### Problem details
Extract every line of these rows and reproduce each one verbatim, keeping the original order.

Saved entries
=== Section Start ===

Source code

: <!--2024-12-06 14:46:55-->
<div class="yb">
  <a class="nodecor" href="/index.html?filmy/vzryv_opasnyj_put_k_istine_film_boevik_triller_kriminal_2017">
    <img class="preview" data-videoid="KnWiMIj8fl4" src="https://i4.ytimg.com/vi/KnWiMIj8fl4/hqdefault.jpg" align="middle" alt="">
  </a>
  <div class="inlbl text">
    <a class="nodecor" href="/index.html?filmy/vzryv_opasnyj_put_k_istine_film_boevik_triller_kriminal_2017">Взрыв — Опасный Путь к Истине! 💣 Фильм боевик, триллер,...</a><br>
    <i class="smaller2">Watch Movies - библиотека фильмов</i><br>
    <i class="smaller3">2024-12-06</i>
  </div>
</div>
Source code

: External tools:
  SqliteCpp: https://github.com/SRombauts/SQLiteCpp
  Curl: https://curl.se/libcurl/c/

=== Section End ===

### Response below
Source code

: <!--2024-12-06 14:46:55-->
<div class="yb">
  <a class="nodecor" href="/index.html?filmy/vzryv_opasnyj_put_k_istine_film_boevik_triller_kriminal_2017">
    <img class="preview" data-videoid="KnWiMIj8fl4" src="https://i4.ytimg.com/vi/KnWiMIj8fl4/hqdefault.jpg" align="middle" alt="">
  </a>
  <div class="inlbl text">
    <a class="nodecor" href="/index.html?filmy/vzryv_opasnyj_put_k_istine_film_boevik_triller_kriminal_2017">Взрыв — Опасный Путь к Истине! 💣 Фильм боевик, триллер,...</a><br>
    <i class="smaller2">Watch Movies - библиотека фильмов</i><br>
    <i class="smaller3">2024-12-06</i>
  </div>
</div>
Source code

: External tools:
  SqliteCpp: https://github.com/SRombauts/SQLiteCpp
  Curl: https://curl.se/libcurl/c/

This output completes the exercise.